The Van Wert County Courthouse

Friday, Jan. 19, 2018

Submitted information

COLUMBUS — Ohio Attorney General Mike DeWine was joined by 50 attorneys general in calling for congressional action to fix a quirk in federal law that prevents states from receiving equitable shares of health care fraud recoveries. The letter, co-written by DeWine and North Carolina Attorney General Josh Stein, was sent to United States Senators Orrin Hatch (R-Utah) and Ron Wyden (D-Oregon), the chairman and ranking member, respectively, of the Senate Finance Committee.

Attorney General Mike DeWine

Mike DeWine

The letter urges the Senate to adopt legislation to allow the United States Treasury to return to states’ money from health care fraud recoveries that, through a statutory quirk, are not currently being returned to states. Medicaid is jointly funded by states and the federal government. After the establishment of the Medicare Part D prescription drug benefit, Medicare began directly paying for prescription benefits for persons eligible for both Medicare and Medicaid, also called dual eligibles.

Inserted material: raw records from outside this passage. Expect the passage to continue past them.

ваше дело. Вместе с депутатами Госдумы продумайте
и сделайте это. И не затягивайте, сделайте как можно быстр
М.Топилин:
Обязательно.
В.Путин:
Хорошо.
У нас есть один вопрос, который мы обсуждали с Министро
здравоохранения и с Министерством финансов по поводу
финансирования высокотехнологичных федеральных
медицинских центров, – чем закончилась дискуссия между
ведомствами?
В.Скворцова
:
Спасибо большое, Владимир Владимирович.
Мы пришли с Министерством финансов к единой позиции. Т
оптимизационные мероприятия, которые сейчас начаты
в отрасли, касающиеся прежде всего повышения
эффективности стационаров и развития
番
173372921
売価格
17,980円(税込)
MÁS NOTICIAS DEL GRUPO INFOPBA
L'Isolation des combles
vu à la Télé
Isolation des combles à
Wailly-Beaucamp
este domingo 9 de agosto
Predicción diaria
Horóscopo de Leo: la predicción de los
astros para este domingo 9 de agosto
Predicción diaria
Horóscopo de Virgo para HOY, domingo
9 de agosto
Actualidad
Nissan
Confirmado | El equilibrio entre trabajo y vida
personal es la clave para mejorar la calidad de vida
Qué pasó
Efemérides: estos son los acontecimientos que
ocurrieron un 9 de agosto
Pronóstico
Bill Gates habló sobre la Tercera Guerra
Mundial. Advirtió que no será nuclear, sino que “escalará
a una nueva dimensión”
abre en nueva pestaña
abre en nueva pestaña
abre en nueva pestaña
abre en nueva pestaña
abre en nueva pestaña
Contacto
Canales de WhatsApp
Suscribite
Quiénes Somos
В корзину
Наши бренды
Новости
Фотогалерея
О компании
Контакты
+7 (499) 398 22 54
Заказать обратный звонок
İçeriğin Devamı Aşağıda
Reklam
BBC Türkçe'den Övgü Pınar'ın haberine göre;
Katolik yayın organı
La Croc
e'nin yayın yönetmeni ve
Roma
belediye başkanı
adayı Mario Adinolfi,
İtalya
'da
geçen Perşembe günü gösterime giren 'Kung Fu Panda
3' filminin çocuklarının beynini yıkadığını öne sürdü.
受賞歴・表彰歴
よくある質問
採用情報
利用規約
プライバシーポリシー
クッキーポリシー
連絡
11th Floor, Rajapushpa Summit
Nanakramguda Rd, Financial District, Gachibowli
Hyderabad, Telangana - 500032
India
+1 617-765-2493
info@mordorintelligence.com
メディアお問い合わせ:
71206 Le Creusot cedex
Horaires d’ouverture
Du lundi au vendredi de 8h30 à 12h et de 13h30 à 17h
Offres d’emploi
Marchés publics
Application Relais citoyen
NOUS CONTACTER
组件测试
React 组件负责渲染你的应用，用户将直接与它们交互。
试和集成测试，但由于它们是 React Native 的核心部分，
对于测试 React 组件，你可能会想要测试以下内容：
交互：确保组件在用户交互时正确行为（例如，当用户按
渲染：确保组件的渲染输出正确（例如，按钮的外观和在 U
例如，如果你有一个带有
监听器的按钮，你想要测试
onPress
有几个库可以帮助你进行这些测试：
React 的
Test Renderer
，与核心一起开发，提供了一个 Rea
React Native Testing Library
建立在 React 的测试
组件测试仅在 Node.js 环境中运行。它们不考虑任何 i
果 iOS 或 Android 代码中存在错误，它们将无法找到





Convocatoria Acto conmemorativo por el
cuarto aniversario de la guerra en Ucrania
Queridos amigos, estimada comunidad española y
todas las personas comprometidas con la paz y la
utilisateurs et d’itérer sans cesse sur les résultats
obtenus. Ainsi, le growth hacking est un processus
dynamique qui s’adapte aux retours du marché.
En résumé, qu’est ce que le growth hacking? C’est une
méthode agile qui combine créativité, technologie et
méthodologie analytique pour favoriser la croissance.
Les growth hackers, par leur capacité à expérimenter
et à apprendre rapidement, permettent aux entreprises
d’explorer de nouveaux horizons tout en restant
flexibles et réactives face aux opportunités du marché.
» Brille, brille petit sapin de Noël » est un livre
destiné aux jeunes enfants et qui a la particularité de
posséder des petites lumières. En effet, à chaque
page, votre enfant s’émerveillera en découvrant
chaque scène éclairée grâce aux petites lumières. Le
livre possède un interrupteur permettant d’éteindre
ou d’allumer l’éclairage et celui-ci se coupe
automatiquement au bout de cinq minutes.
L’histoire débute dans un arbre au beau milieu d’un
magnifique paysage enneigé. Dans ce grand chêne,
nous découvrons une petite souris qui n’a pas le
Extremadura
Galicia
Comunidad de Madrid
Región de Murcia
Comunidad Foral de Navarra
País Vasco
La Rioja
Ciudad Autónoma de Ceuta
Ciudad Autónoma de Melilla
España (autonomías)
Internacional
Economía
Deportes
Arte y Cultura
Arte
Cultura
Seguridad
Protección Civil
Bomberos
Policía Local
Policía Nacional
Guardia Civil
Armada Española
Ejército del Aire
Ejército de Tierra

While historically, fraud recoveries from Medicaid drug benefits were shared between the states and federal government, the federal government believes current law prohibits it from sharing fraud recoveries involving Medicare Part D dual eligibles with states due to the way the federal statutes are drafted, even though the program is jointly funded by the states and federal government.

“We therefore strongly urge you to consider appropriate legislation authorizing the federal government to return an equitable share of Part D recoveries to the states,” DeWine and the attorneys general wrote in their letter.

Over the last 10 years, the federal government has recovered tens of millions of dollars in pharmaceutical fraud settlements involving Part D drugs.

In addition to Ohio and North Carolina, the letter was signed by the attorneys general of Alabama, Alaska, Arizona, Arkansas, California, Colorado, Connecticut, Delaware, the District of Columbia, Florida, Georgia, Hawaii, Idaho, Illinois, Indiana, Iowa, Kansas, Kentucky, Louisiana, Maine, Maryland, Massachusetts, Michigan, Minnesota, Mississippi, Missouri, Montana, Nebraska, Nevada, New Hampshire, New Jersey, New Mexico, New York, North Dakota, Oklahoma, Oregon, Pennsylvania, Puerto Rico, Rhode Island, South Carolina, South Dakota, Tennessee, Texas, Utah, Vermont, Virginia, Washington, West Virginia, and Wisconsin.

A copy of the letter is available on the Ohio Attorney General’s website.